The insurance exchanges created by the Patient Protection and Affordable Care Act (ACA) has become an unstable marketplace, causing many insurance carriers to exit individual and small employer markets both on and off the state exchanges and the federal Marketplace. In the wake of this instability, the Center for Medicare & Medicaid (CMS) expects to propose new rules to improve the risk pools and make the exchanges more attractive to carriers which still provide marketplace coverage. The regulatory proposal (Proposal) addresses one factor initially designed to ease the financial burden on issuers of health plans on the Marketplace during the so-called transition years. The Proposal is linked here.

As of January 1, 2014, insurers are no longer able to deny coverage or charge higher premiums based on preexisting conditions (under rules referred to as guaranteed issue and modified community rating, respectively). These aspects of the ACA– along with tax credits for low and middle income people buying insurance on their own in new health insurance marketplaces – make it easier for people with preexisting conditions to gain insurance coverage. However, if not accompanied by other regulatory measures, these provisions would have unintended consequences for the insurance market.
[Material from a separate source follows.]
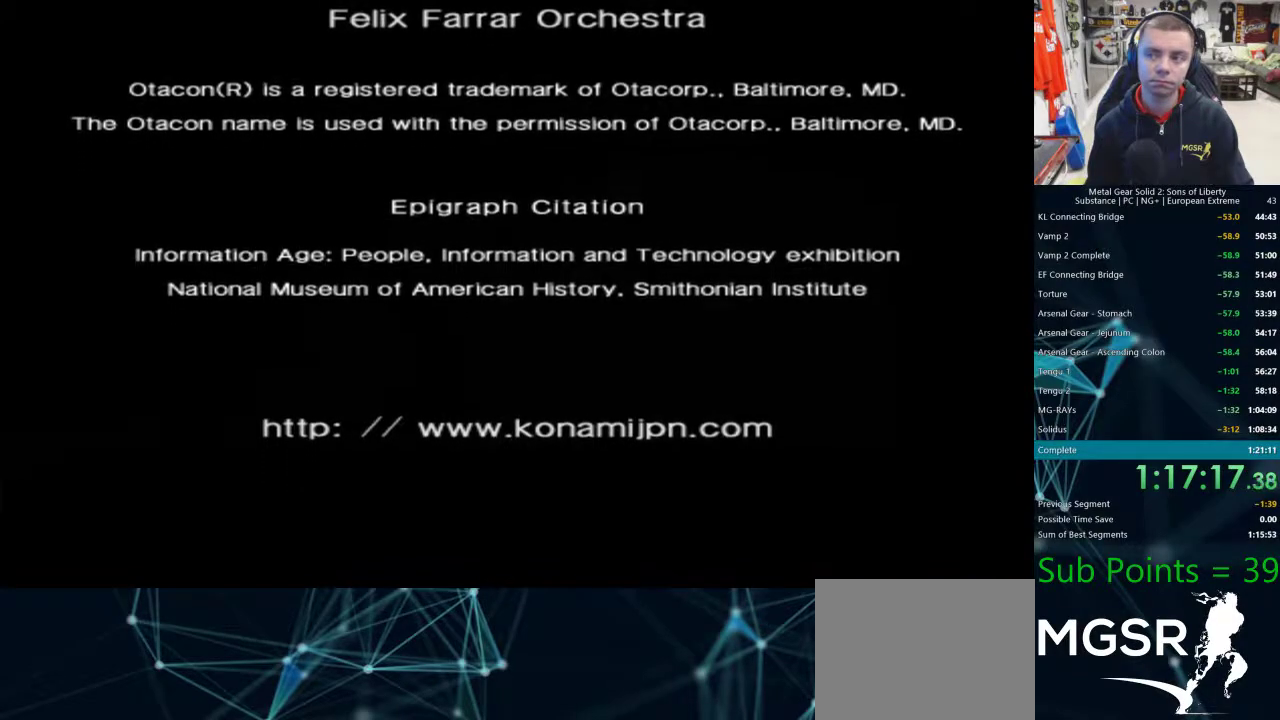
{"dt_ms": 500, "buttons": [], "left_stick": "left", "right_stick": "center", "events": [[117, "left_stick", "up-left"], [117, "right_stick", "right"], [200, "left_stick", "left"], [333, "right_stick", "center"]]}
Namely, insurers might compete by avoiding sicker enrollees rather than by providing the best value to consumers. In addition, in the early years of market reform insurers face uncertainty as to how to price coverage as new people (including those previously considered “uninsurable”) attain coverage, potentially leading to premium volatility. Thus, the ACA created three mechanisms to combat these effects – risk adjustment, reinsurance, and risk corridors – that were intended to promote insurer competition on the basis of quality and value and promote insurance market stability, particularly in the early years of reform.

Some of the Proposal’s changes could take effect in January, in time for the 2017 enrollment. For example, the Proposal would take into account enrollees who are not yet signed up for a full 12 months to better reflect the risk.
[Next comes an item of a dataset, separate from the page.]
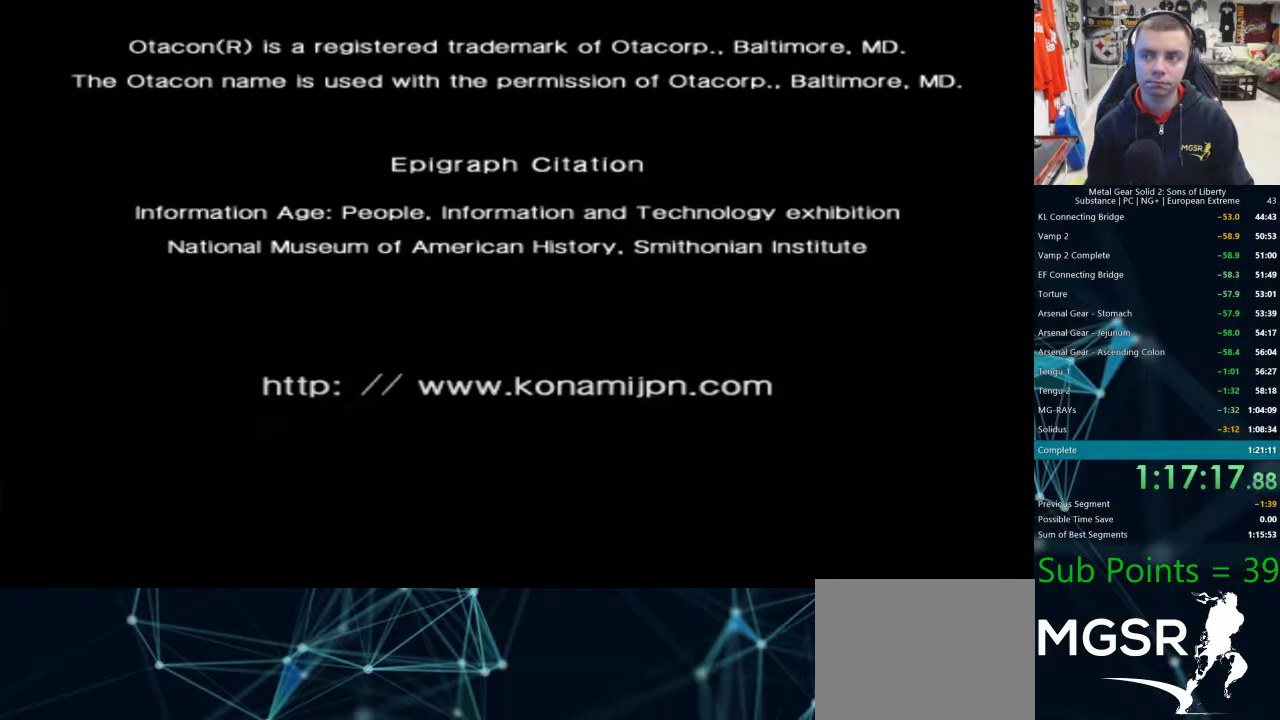
{"dt_ms": 500, "buttons": ["TOUCHPAD"], "left_stick": "center", "right_stick": "center", "events": [[100, "left_stick", "center"], [467, "TOUCHPAD", "down"]]}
Beginning in 2018, the Proposal would allow the use of prescription drug utilization data in calculating the risk adjustment models to better reflect an enrollee’s health. The absence of this data makes enrollees appear to be healthier and reduces the risk adjustment payments made to carriers who insured the unhealthy population. The intent of the risk adjustment payments is to compensate those insurers who carry a less healthy enrollment population and even out losses in the early years of the Marketplace.

As of 2018, the CMS Proposal will also establish transfers to facilitate risk spreading with regard to high cost enrollees. This change would make risk adjustment more effective at pooling risk. A portion of costs exceeding $2 million for an individual would be shared among issuers. This form of risk sharing would reduce uncertainty for the issuers who are not yet able to reliably predict the prevalence and nature of high-cost membership.

Without market stability, more carriers will inevitably withdraw from ACA markets. United Healthcare, Humana, Aetna, and certain smaller carriers such as Oscar have already initiated withdrawal proceedings. Consumers will be the ultimate beneficiaries of a stable Marketplace, which is what has prompted CMS regulation.